The input Block Start
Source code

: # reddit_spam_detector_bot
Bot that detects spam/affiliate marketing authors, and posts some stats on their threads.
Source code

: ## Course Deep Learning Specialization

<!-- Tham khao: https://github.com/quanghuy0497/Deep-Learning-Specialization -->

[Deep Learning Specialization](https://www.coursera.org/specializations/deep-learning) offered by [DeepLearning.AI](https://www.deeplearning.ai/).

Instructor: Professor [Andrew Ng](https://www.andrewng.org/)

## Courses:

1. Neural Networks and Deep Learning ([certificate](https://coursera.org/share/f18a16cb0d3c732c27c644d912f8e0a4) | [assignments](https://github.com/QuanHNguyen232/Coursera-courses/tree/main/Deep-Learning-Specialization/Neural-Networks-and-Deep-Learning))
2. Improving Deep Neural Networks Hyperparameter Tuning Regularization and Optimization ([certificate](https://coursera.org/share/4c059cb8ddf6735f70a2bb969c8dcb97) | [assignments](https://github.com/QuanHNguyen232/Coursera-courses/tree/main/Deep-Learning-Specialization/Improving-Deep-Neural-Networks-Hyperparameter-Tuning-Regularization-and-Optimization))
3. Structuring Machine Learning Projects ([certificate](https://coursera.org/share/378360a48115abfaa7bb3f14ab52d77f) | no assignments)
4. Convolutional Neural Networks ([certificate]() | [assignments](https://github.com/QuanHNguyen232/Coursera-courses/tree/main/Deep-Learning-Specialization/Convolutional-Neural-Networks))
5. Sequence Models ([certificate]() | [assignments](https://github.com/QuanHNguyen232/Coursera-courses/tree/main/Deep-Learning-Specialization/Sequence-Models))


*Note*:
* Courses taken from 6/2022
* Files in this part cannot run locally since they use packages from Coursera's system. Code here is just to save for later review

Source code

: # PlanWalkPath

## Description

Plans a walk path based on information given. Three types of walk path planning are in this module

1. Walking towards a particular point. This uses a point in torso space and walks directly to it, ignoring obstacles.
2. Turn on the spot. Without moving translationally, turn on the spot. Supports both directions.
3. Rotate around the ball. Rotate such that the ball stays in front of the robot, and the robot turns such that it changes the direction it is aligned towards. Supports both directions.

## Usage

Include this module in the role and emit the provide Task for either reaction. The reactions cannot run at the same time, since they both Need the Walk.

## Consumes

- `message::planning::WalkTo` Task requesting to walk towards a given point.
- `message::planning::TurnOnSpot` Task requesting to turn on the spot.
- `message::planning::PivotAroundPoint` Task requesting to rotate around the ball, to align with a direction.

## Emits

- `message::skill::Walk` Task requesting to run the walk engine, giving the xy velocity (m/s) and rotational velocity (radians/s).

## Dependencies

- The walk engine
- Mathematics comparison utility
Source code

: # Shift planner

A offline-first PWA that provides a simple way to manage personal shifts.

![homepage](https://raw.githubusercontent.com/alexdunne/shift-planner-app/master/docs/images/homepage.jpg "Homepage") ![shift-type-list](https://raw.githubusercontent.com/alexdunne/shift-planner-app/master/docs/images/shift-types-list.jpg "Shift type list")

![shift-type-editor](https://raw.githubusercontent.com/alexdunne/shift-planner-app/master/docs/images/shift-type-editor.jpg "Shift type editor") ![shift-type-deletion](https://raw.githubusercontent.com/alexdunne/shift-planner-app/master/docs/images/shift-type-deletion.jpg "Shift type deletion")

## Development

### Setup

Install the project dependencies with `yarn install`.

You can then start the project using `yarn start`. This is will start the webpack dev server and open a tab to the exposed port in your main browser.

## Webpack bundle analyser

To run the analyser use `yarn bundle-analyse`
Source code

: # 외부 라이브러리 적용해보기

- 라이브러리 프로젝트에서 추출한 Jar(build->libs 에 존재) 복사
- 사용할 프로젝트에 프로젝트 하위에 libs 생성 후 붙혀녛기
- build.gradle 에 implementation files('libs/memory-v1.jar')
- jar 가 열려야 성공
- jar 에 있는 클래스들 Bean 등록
The input Block End
■ Exercise description: Write out the lines from the one containing "- 라이브러리 프로젝트에서 추출한 Jar(build->libs 에 존재) 복사" through the last line of the records above. Include both of those lines and nothing else.

■ Reply:
- 라이브러리 프로젝트에서 추출한 Jar(build->libs 에 존재) 복사
- 사용할 프로젝트에 프로젝트 하위에 libs 생성 후 붙혀녛기
- build.gradle 에 implementation files('libs/memory-v1.jar')
- jar 가 열려야 성공
- jar 에 있는 클래스들 Bean 등록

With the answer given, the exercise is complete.